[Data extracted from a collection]
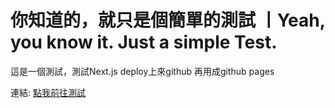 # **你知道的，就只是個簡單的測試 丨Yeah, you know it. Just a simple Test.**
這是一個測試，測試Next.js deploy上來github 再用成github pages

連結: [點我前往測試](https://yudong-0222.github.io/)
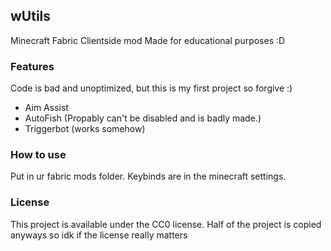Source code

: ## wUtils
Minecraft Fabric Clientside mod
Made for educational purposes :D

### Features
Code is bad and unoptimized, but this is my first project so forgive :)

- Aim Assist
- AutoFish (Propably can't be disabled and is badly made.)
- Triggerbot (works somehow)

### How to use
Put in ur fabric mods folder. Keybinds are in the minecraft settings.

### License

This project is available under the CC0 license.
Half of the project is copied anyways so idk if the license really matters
* * *
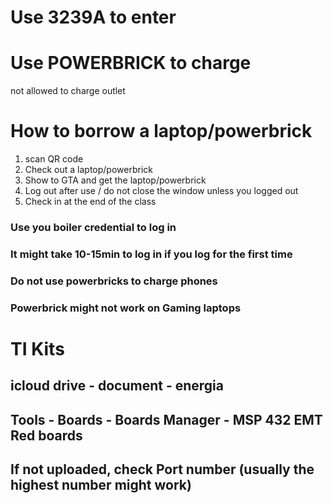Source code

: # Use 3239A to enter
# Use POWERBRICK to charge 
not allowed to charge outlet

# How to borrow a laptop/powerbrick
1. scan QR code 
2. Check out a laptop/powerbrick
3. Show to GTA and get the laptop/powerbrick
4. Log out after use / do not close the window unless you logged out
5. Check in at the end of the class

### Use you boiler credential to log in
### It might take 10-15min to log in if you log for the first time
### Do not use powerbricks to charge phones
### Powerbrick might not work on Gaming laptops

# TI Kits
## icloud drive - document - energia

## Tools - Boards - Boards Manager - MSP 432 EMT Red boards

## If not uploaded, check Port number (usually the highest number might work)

What is required: Format the lines of the listing from the line with "# How to borrow a laptop/powerbrick" up to and including the line with "### Powerbrick might" as a JSON list of strings, one string per line, with blank lines omitted.

Response to the task:
[
  "# How to borrow a laptop/powerbrick",
  "1. scan QR code ",
  "2. Check out a laptop/powerbrick",
  "3. Show to GTA and get the laptop/powerbrick",
  "4. Log out after use / do not close the window unless you logged out",
  "5. Check in at the end of the class",
  "### Use you boiler credential to log in",
  "### It might take 10-15min to log in if you log for the first time",
  "### Do not use powerbricks to charge phones",
  "### Powerbrick might not work on Gaming laptops"
]